An activist and ordinary citizen could feel defeated by this but Raitt is optimistic about the Democrats' chances.

"Don't forget Bush didn't win the election," she laughs. "There are many more people upset about the way things are going than is being reported in the polls. I'm not being simplistic, there are polls and there are polls."

There is also music which is how she has made her living for thirtysomething years. Raitt might not command the same large audience she did a decade ago when she was springing radio hits like her cover of John Hiatt's Thing Called Love or the sexy Something to Talk About from her 91 Grammy-grabbing Nick of Time album - but she can ride the ups and downs.

Her career started with a lot of downs and in Raitt lore there were years under the bottle, and a decade when record companies didn't know what to do with her.
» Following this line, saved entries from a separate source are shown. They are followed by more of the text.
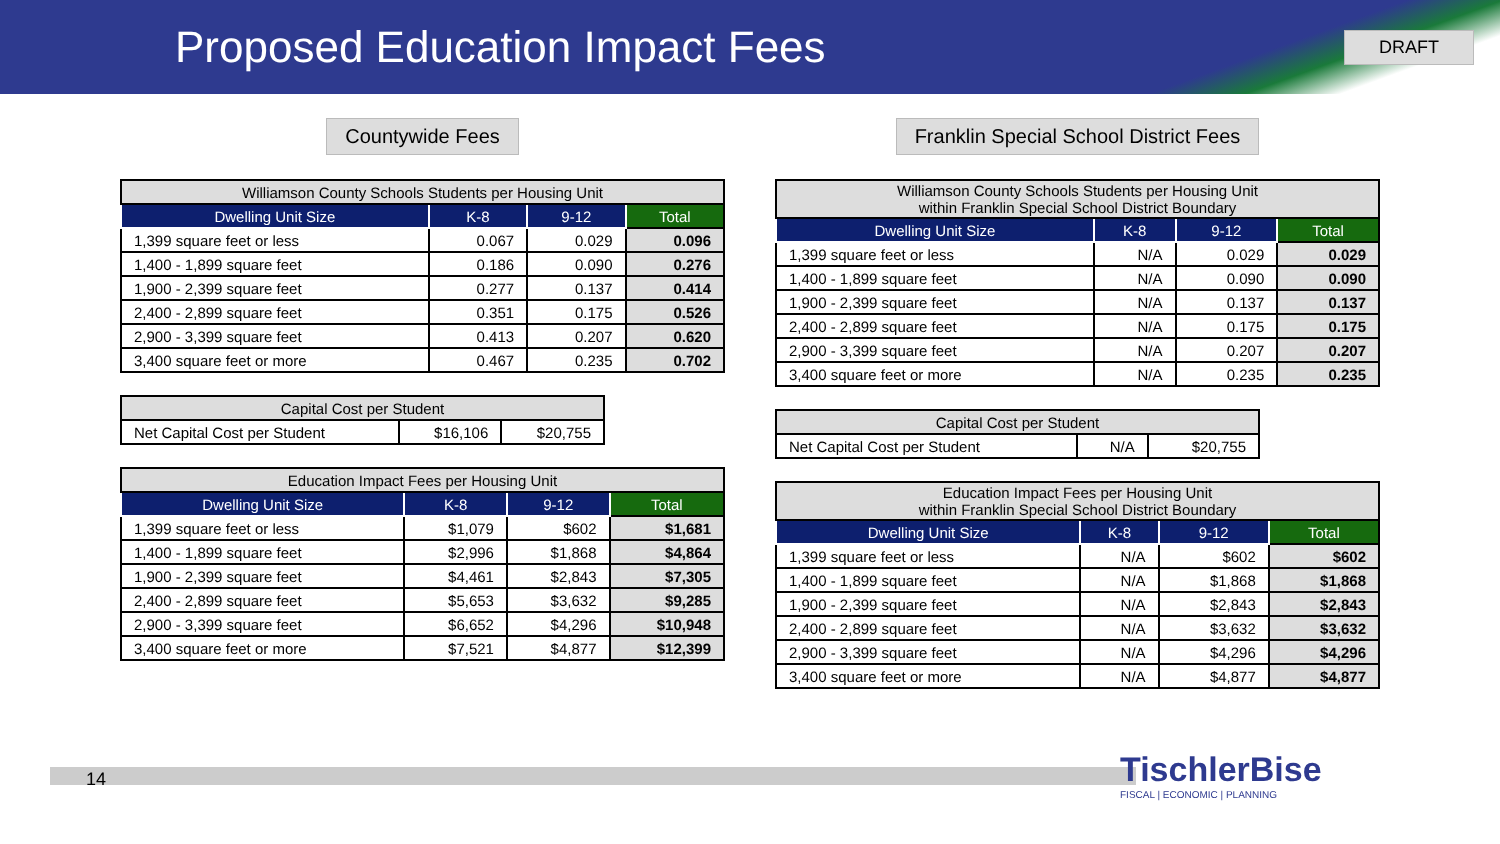Proposed Education Impact Fees
DRAFT
Countywide Fees
| Williamson County Schools Students per Housing Unit | | | |
| --- | --- | --- | --- |
| Dwelling Unit Size | K-8 | 9-12 | Total |
| 1,399 square feet or less | 0.067 | 0.029 | 0.096 |
| 1,400 - 1,899 square feet | 0.186 | 0.090 | 0.276 |
| 1,900 - 2,399 square feet | 0.277 | 0.137 | 0.414 |
| 2,400 - 2,899 square feet | 0.351 | 0.175 | 0.526 |
| 2,900 - 3,399 square feet | 0.413 | 0.207 | 0.620 |
| 3,400 square feet or more | 0.467 | 0.235 | 0.702 |
| Capital Cost per Student | | |
| --- | --- | --- |
| Net Capital Cost per Student | $16,106 | $20,755 |
| Education Impact Fees per Housing Unit | | | |
| --- | --- | --- | --- |
| Dwelling Unit Size | K-8 | 9-12 | Total |
| 1,399 square feet or less | $1,079 | $602 | $1,681 |
| 1,400 - 1,899 square feet | $2,996 | $1,868 | $4,864 |
| 1,900 - 2,399 square feet | $4,461 | $2,843 | $7,305 |
| 2,400 - 2,899 square feet | $5,653 | $3,632 | $9,285 |
| 2,900 - 3,399 square feet | $6,652 | $4,296 | $10,948 |
| 3,400 square feet or more | $7,521 | $4,877 | $12,399 |
Franklin Special School District Fees
| Williamson County Schools Students per Housing Unit within Franklin Special School District Boundary | | | |
| --- | --- | --- | --- |
| Dwelling Unit Size | K-8 | 9-12 | Total |
| 1,399 square feet or less | N/A | 0.029 | 0.029 |
| 1,400 - 1,899 square feet | N/A | 0.090 | 0.090 |
| 1,900 - 2,399 square feet | N/A | 0.137 | 0.137 |
| 2,400 - 2,899 square feet | N/A | 0.175 | 0.175 |
| 2,900 - 3,399 square feet | N/A | 0.207 | 0.207 |
| 3,400 square feet or more | N/A | 0.235 | 0.235 |
| Capital Cost per Student | | |
| --- | --- | --- |
| Net Capital Cost per Student | N/A | $20,755 |
| Education Impact Fees per Housing Unit within Franklin Special School District Boundary | | | |
| --- | --- | --- | --- |
| Dwelling Unit Size | K-8 | 9-12 | Total |
| 1,399 square feet or less | N/A | $602 | $602 |
| 1,400 - 1,899 square feet | N/A | $1,868 | $1,868 |
| 1,900 - 2,399 square feet | N/A | $2,843 | $2,843 |
| 2,400 - 2,899 square feet | N/A | $3,632 | $3,632 |
| 2,900 - 3,399 square feet | N/A | $4,296 | $4,296 |
| 3,400 square feet or more | N/A | $4,877 | $4,877 |
14
TischlerBise
FISCAL | ECONOMIC | PLANNING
By the late 80s she looked like a promising contender who never quite made it.

Then there was a series of remarkably mature albums in the early 90s: Nick of Time, Luck of the Draw and Longing in Their Hearts.

Those albums, relentless touring and her sassy stage presence - the long red hair, the brilliant slide guitar work, the nail hard or heartfelt delivery of lyrics - made Raitt something close to a star.

In part because her music is founded on the blues - she is active in numerous blues organisations and an articulate advocate for blues artists - it has more depth than the pastel pop of some of her peers.

Last year was her year of years: it was a celebration of blues in America and Raitt was in the frontline. She appeared on television specials and at festivals, and sang duets with three of her all-time heroes: Toots and the Maytals, Ray Charles and Al Green.

"So I can sing the praises of this year for many to come. And there were those European festivals. One night we'd be with Motorhead and ZZ Top, and the next day with [Cuban singer] Ibrahim Ferrer, Van Morrison, [jazz bassist] Charlie Haden and be followed by Toots and the Maytals and the Bembeya Jazz Orchestra.

"They were fantastically varied festivals and the [European] audience's ability to accept many kinds of music on the same bill astounds me. It's fun to go on tour and celebrate the kind of music that we do. We don't sell that many records outside the US so we don't get to go as often as we like."

These days Raitt doesn't sell inside the US what she once did. As with many artists her age she is outside the demographic for most radio stations. Raitt has hardly stood still and waited for acceptance at radio, however. She has followed her own compass and her past two albums have included tracks with African influences.

"I defy anyone to listen to the music of Africa and not dance around. Those two albums The Indestructible Beat of Soweto are my favourite records. Between Howling Wolf, Muddy Waters and those two I couldn't choose if I was to take one to a desert island."

Three years ago Raitt went to Mali, travelled to villages where some of the great griot musicians live and jammed with them. It fulfilled a dream she'd had since the mid 70s when she first heard albums by the West African juju guitarist King Sunny Ade. Recently she's been playing alongside her friend Oliver Mtukudzi from Zimbabwe whose Hear Me Lord was a standout on her last album Silver Lining.

She's has been "sniffing around" for material for a new album, but has been sidetracked by the offer to come to Australia and New Zealand - with her road-tested band from Silver Lining - and a year which celebrated the blues.

"Blues is sex, anger, revenge, longing and all the juicier aspects of the human condition. And it talks about the truth. R'n'b and blues is the root of all the popular music, whether it's Fleetwood Mac or the Eagles it is still groove-based and comes out of people's need to be dancing and feel sexy.

And with another gutsy laugh she adds, "It appeals to the lower chakras as it were."* Bonnie Raitt is at the Auckland Town Hall on Wednesday, February 4.